Directive A: Which individuals does the passage below name as ones the body must be made to include? List all of them.

Text to read:
--- begin ---

But, truly, this demonstrates again the fallaciousness of the system King has dreamt up.  If it is not national Israel that was to be raised, if the body must be made to include Adam, Noah, Abraham and individuals like Melchisedec and Jethro (as indeed it must), then the whole corporate body view of the resurrection vanishes like a phantom into thin air.  In such event, the natural body that was sown could not have been the “fleshly or carnal system of Judaism,” for, if it was, it was missing half of its members consisting in the righteous dead antedating Sinai; and Judaism could not have been the “metaphorical grave of the spiritual dead,” for, if it was, this mass grave was only half full inasmuch as those who antedate Sinai were not in it!  Half of the righteous dead are “left behind.”  

Of course, King’s and Frost’s scheme requires that one be prepared to accept that Gentiles who were baptized into Christ were not baptized into Christ at all, but into Judaism; they did not become members of Christ’s body, but the dead body of Israel, and they were not baptized into Christ’s substitutionary death, but into the unregenerate grave of Judaism where they awaited resurrection day – assertions impossible to be reconciled with the plain teaching of the New Testament.  Furthermore, one must be willing to overlook the contradiction that Israel was a “dead body under the law”[77] and the statement that  “When the natural body died, there arose from it a spiritual body clothed with incorruption and immortality”[78] How can the body be dead under the law for 1,500 years, but not die until A.D. 70?  Moreover, it would be interesting to learn what metaphorical grave alien sinners are in today?  Are they in the grave of Judaism?  To what do we attribute their state of sin-death now that the Mosaic law and Judaism are gone?  Surely, the fact that the Mosaic law was not the source or power of death proves the error of the corporate body view.  If the Mosaic law was irrelevant to the power of sin, death, and the resurrection, as indeed it was, then Israel was not a “dead body under the law” and was not “resurrected.” Hence, the whole hypothesis collapses.  Instead, Israel was merely a political union for the better instruction and preservation of God’s people in the ages preceding the church, and the law a schoolmaster to bring us to Christ.  Nothing more or less.  King and Frost greatly err.

--- end ---

Task inputs:
--- begin ---

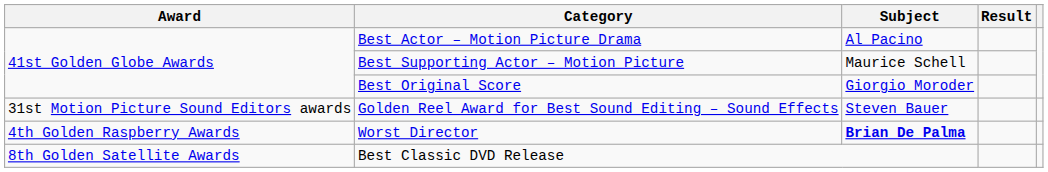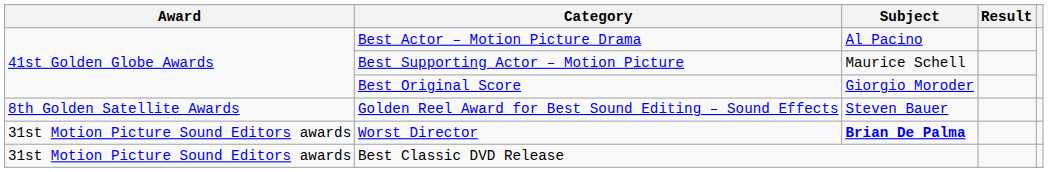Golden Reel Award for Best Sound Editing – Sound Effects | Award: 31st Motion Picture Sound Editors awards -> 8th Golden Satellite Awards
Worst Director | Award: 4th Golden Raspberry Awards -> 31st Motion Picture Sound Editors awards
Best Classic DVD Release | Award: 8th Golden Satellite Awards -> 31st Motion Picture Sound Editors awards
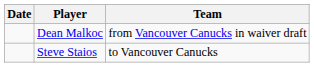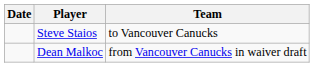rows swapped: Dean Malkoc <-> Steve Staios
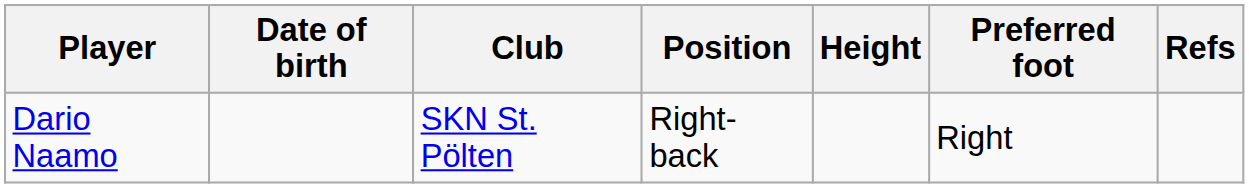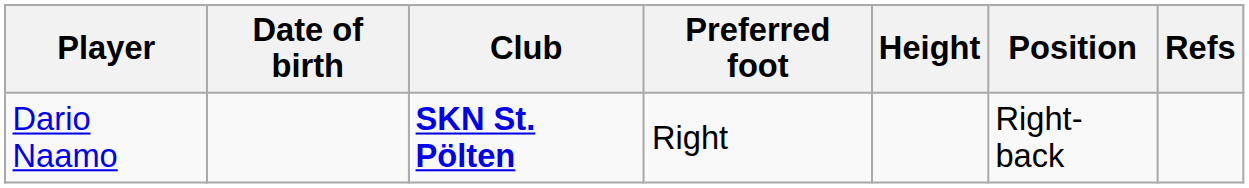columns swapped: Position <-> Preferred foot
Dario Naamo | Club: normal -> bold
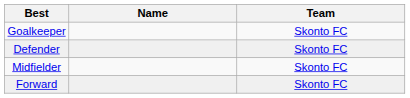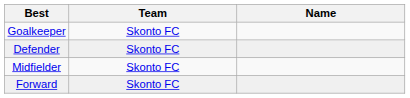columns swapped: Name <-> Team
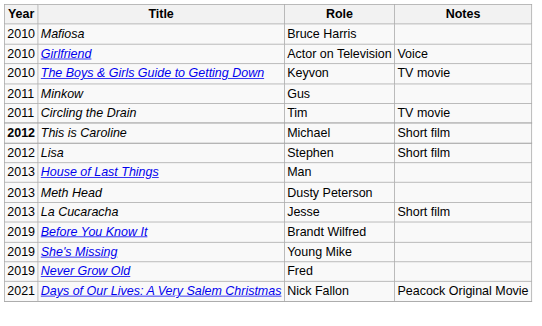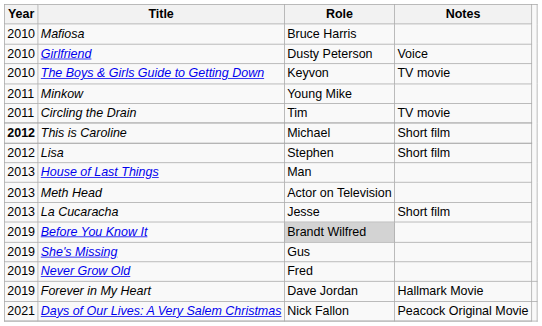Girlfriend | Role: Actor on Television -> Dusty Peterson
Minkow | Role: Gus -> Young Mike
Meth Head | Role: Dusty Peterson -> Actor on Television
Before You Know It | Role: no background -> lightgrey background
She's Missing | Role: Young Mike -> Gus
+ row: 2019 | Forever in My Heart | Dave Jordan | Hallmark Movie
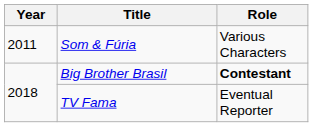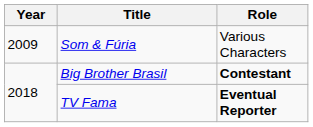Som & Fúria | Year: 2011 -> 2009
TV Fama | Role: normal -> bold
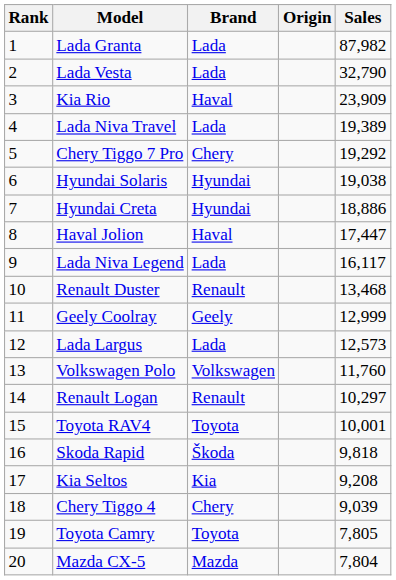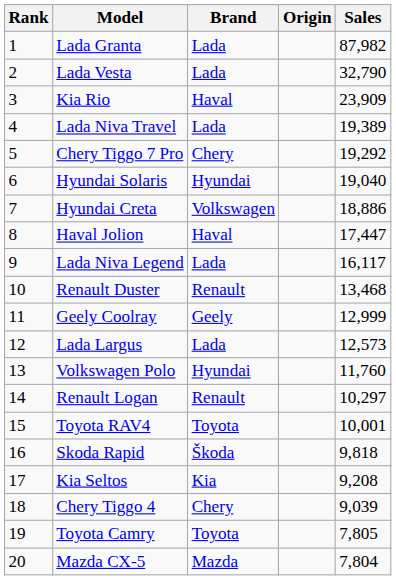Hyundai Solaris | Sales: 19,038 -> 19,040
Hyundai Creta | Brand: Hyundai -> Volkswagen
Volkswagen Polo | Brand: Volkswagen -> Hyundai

--- end ---
--- begin ---

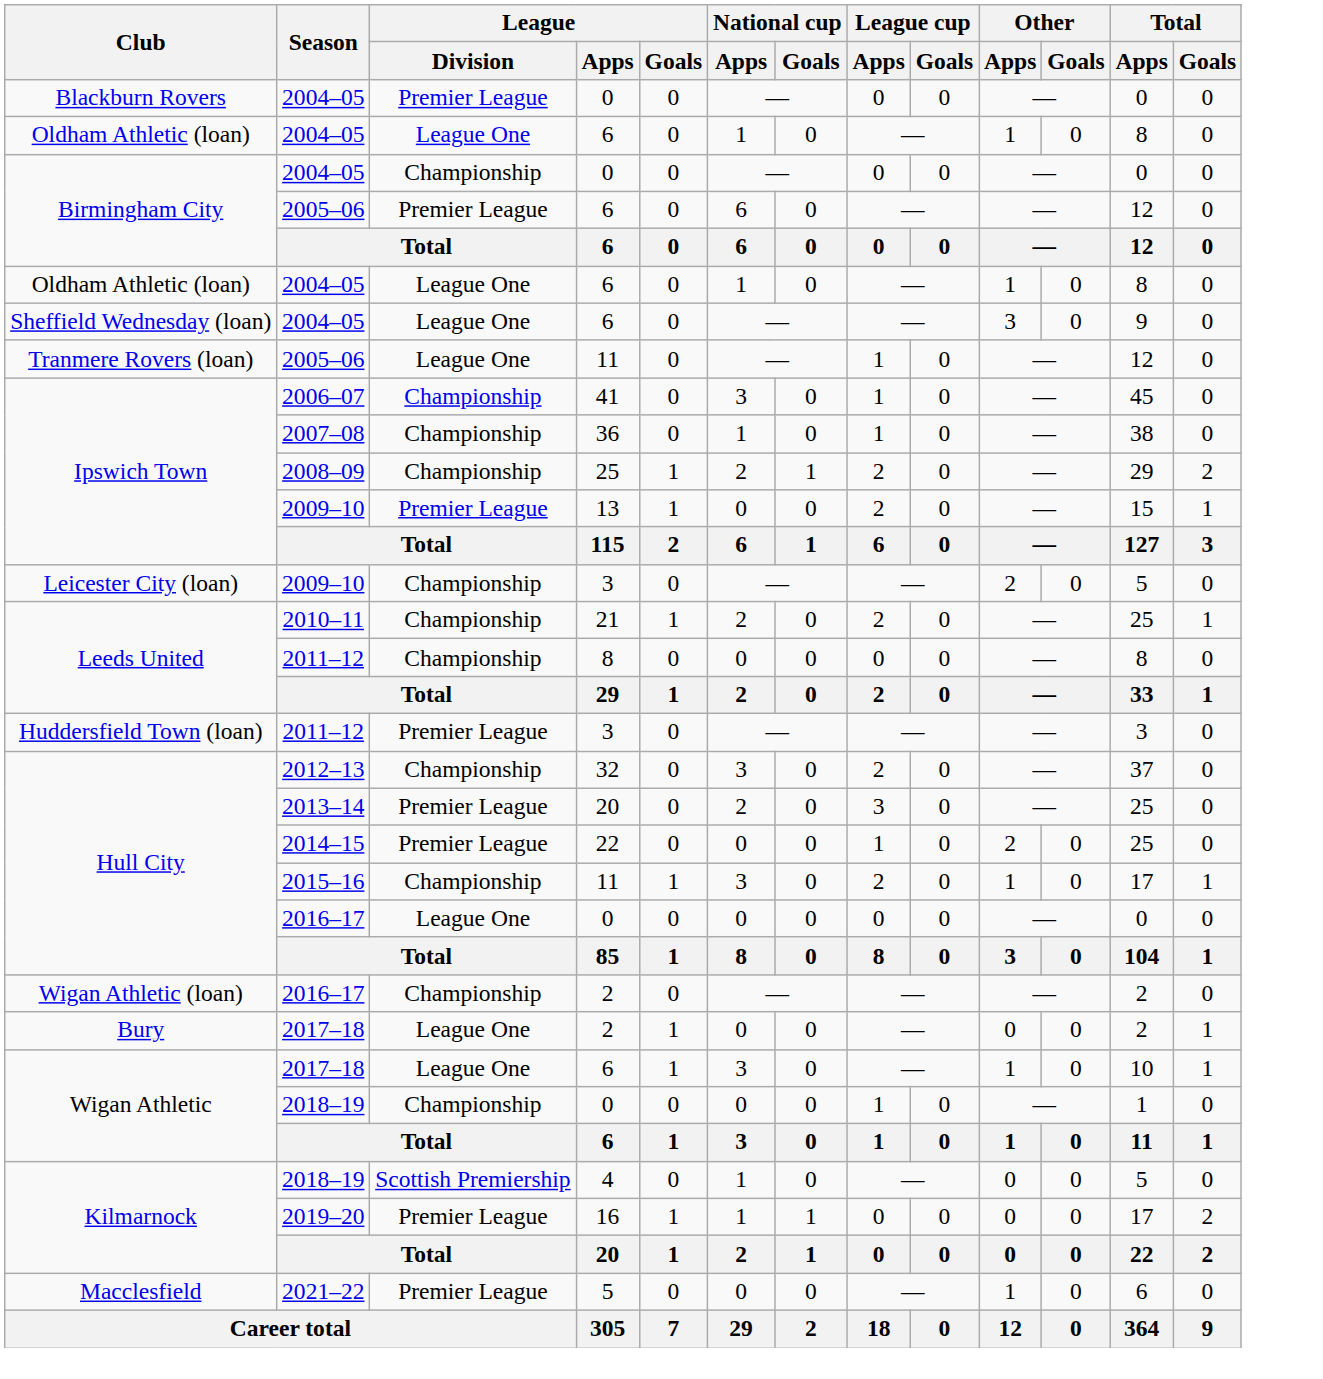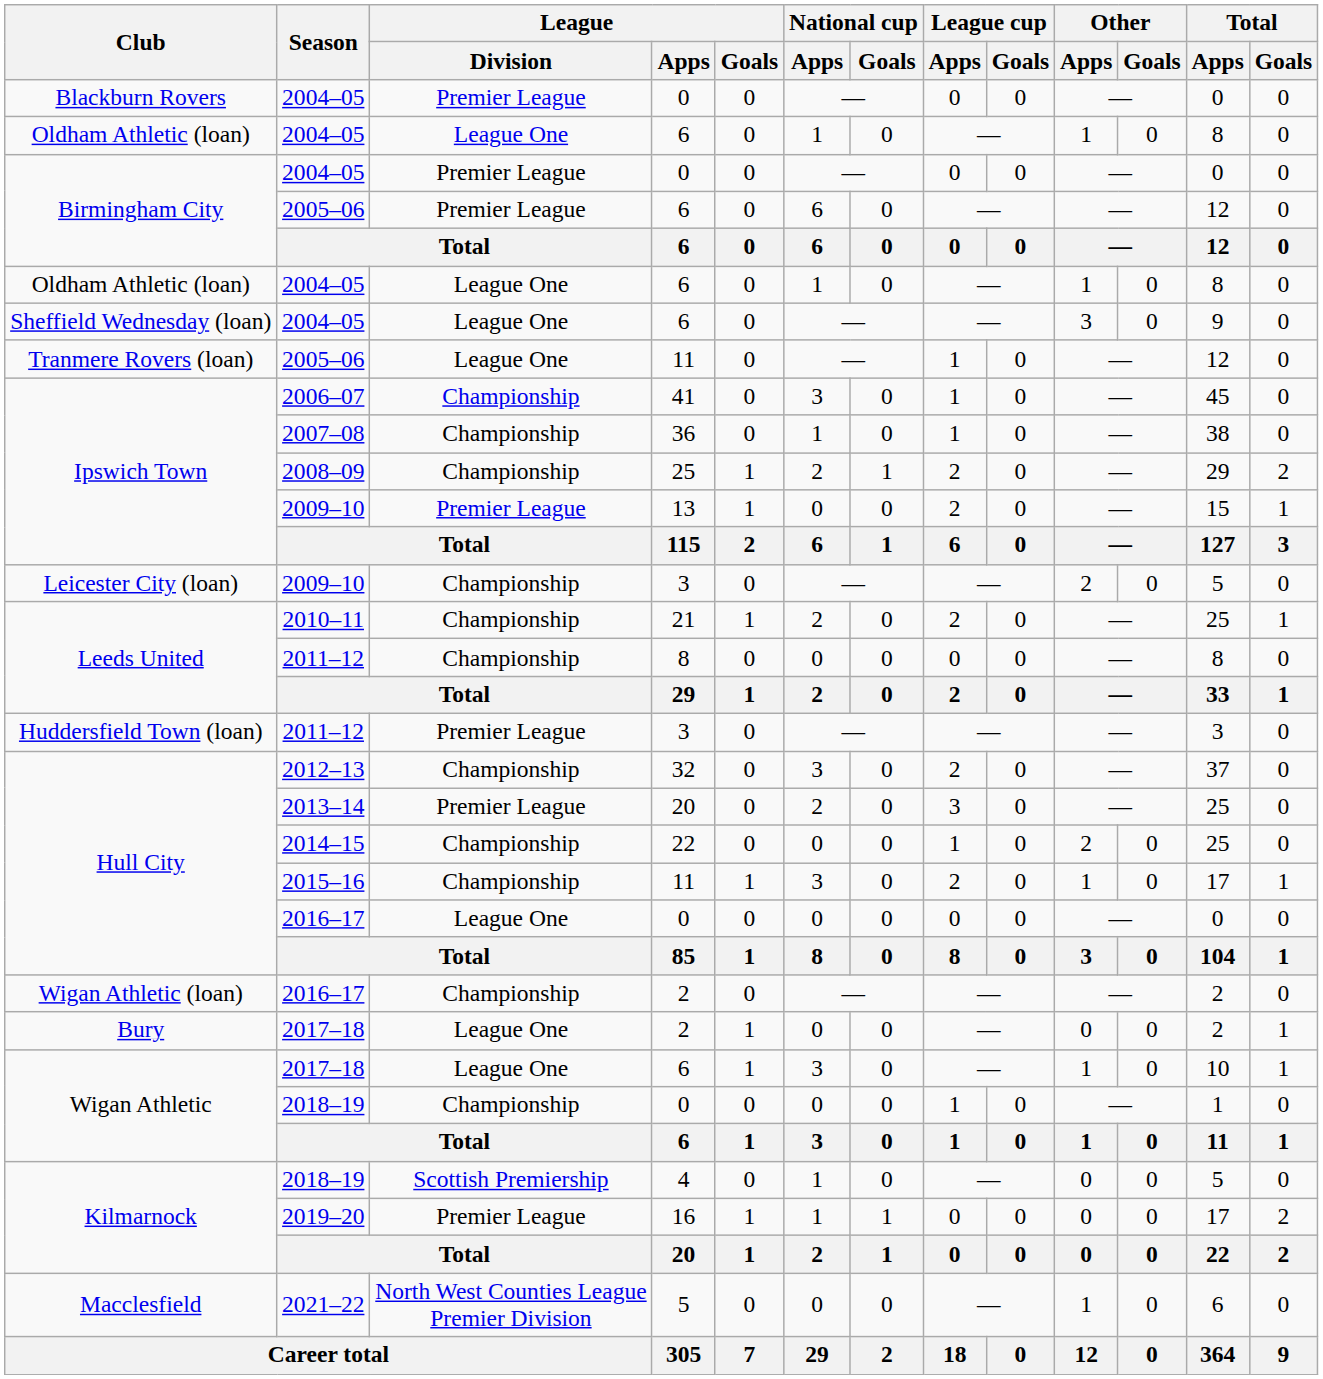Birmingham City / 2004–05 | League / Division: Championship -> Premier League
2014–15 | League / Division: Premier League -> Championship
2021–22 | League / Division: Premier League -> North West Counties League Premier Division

--- end ---

Directive B: Can you render the rows in the part that opens with the line containing "Golden Reel Award" and closes with the line containing "Volkswagen Polo |", both lines included, as a numbered list? Leave out the pictures and any blank lines.

Problem solution A: Adam, Noah, Abraham, Melchisedec, Jethro

Problem solution B:
1. Golden Reel Award for Best Sound Editing – Sound Effects | Award: 31st Motion Picture Sound Editors awards -> 8th Golden Satellite Awards
2. Worst Director | Award: 4th Golden Raspberry Awards -> 31st Motion Picture Sound Editors awards
3. Best Classic DVD Release | Award: 8th Golden Satellite Awards -> 31st Motion Picture Sound Editors awards
4. rows swapped: Dean Malkoc <-> Steve Staios
5. columns swapped: Position <-> Preferred foot
6. Dario Naamo | Club: normal -> bold
7. columns swapped: Name <-> Team
8. Girlfriend | Role: Actor on Television -> Dusty Peterson
9. Minkow | Role: Gus -> Young Mike
10. Meth Head | Role: Dusty Peterson -> Actor on Television
11. Before You Know It | Role: no background -> lightgrey background
12. She's Missing | Role: Young Mike -> Gus
13. + row: 2019 | Forever in My Heart | Dave Jordan | Hallmark Movie
14. Som & Fúria | Year: 2011 -> 2009
15. TV Fama | Role: normal -> bold
16. Hyundai Solaris | Sales: 19,038 -> 19,040
17. Hyundai Creta | Brand: Hyundai -> Volkswagen
18. Volkswagen Polo | Brand: Volkswagen -> Hyundai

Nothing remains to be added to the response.